Reform Standard invents an alternative design workflow for architectural design industry that achieves a complete circular economy. Reform Standard is a machine-learning-driven searching engine that designs new structures generated from existing wasted materials. Using reinforcement learning, machine vision, and automated searching process, the project inaugurates a material-informed design circle and converts wastes into potential resources.
The project starts with questioning the problematic standardization that is widely practiced in all industries. Standardization brings significant benefits to social and economic value with its organizational efficiency. However, it also generates increasing wastes and wasteland due to its one-way process that takes homogeneous inputs and processes. Reform Standard argues that an alternative level of flexibility in standardization – or a counter-process, “de-standardization” – through AI and capacity of computers’ searching power, will eventually revalue/objectify waste and redefine the notion of wasteland. Such an approach challenges the standardization of industries, production and design processes. With such an approach, architectural design can be informed by the material input at the beginning of design, which brings the potential to a better economic cycle and social value with more context-specific. The notion of wastes and wasteland in the future world could then be redefined as new natural land to be explored, designed and occupied by inhabitants and economic entities.

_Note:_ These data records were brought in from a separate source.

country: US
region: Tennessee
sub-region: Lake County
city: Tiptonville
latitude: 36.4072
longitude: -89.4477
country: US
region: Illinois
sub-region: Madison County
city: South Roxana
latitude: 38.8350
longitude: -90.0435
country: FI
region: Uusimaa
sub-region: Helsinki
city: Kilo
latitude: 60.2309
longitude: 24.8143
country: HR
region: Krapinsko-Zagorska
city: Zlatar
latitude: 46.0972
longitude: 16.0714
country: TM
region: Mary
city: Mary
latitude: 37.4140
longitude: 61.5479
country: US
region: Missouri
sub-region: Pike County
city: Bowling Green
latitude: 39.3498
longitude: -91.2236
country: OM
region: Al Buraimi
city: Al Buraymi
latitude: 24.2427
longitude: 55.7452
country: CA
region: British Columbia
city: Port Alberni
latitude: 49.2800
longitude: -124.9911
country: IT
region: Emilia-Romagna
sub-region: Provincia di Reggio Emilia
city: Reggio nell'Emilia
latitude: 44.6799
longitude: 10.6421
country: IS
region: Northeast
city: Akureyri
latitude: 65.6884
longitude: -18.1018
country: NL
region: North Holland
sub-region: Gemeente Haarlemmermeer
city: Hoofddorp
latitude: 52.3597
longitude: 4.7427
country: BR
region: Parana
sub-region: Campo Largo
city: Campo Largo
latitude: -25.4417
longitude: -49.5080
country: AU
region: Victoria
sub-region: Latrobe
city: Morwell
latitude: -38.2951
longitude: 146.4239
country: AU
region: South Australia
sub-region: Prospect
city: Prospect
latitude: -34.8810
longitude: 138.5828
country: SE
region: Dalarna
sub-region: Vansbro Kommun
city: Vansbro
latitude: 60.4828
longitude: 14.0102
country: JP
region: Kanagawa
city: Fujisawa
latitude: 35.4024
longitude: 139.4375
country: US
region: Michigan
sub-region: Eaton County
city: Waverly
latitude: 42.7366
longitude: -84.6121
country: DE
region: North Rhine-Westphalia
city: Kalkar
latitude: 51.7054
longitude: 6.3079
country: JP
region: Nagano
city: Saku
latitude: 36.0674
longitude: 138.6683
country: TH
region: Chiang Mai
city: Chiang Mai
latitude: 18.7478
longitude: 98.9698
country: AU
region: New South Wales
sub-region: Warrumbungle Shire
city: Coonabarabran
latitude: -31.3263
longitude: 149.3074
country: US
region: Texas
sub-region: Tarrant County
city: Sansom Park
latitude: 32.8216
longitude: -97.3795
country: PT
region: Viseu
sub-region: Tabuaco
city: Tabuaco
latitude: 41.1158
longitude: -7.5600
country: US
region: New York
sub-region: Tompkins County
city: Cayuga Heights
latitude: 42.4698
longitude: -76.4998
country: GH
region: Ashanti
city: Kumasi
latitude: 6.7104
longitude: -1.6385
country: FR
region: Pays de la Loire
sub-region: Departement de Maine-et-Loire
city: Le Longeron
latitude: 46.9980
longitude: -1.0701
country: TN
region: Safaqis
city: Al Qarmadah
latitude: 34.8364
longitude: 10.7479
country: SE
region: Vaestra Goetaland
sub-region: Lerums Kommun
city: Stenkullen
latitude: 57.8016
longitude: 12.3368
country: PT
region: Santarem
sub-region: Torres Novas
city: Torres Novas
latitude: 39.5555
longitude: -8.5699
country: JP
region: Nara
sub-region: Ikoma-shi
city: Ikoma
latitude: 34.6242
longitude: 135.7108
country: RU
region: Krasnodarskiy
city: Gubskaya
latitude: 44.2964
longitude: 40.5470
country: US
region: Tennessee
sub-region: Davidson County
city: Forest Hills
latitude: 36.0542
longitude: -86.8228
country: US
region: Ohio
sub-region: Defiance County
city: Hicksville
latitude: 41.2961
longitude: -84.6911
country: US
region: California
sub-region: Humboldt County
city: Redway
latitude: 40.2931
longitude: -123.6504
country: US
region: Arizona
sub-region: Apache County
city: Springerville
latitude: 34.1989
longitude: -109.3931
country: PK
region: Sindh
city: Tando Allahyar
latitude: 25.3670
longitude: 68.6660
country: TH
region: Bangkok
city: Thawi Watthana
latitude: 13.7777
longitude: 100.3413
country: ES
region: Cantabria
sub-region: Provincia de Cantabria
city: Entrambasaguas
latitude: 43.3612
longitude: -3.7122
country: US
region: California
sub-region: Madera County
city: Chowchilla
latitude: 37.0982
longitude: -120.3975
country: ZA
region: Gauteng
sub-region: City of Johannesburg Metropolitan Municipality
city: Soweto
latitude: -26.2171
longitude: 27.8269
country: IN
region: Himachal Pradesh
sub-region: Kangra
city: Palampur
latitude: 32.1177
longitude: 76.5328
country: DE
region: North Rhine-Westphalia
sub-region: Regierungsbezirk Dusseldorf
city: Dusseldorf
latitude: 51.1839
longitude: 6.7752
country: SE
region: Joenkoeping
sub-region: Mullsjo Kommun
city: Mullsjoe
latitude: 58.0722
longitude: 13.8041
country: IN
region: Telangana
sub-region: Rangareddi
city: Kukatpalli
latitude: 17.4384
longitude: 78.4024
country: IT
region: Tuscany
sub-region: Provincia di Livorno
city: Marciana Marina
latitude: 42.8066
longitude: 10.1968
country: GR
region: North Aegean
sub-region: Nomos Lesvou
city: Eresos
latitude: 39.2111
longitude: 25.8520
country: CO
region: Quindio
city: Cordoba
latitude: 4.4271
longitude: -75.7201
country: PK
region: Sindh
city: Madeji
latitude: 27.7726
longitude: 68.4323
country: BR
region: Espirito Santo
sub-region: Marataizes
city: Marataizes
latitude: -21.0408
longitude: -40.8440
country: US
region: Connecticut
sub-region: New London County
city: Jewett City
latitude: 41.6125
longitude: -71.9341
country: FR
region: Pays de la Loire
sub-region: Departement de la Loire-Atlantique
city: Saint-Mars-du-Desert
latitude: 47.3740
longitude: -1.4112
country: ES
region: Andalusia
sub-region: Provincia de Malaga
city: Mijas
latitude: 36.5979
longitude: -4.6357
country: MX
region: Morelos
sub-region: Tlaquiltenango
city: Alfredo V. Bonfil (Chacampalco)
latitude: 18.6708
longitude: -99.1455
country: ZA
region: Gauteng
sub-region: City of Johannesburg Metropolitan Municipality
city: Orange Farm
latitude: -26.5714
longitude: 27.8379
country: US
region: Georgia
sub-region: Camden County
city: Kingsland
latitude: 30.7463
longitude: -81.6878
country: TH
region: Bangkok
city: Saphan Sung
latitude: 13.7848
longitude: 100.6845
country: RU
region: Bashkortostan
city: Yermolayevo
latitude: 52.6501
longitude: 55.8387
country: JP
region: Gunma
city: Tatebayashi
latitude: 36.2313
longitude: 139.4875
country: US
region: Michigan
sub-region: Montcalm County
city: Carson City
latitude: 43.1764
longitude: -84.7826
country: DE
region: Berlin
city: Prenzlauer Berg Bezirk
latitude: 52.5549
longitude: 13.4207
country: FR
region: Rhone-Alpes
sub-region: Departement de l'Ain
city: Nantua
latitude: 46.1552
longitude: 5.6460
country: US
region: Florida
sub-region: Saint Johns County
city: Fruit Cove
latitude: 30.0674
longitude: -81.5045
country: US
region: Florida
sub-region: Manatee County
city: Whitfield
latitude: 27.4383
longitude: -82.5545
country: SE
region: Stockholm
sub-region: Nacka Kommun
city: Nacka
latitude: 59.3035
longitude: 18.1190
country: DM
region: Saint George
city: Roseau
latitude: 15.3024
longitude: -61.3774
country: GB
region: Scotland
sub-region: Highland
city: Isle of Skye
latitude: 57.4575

The project sorts and transforms irregular chunks of wasted broken plastics into a new form. Instead of recycling those wastes in an energy-intensive process, the engine is finding the intricacy and new machine-oriented aesthetics in those otherwise neglected wastes. Reform Standard presents the process of scanning, sorting inventory and structure generation. Reform Standard not only revitalizes waste materials’ lifecycles but also develops a more sustainable way of design that fundamentally changes the way we perceive, and evaluate.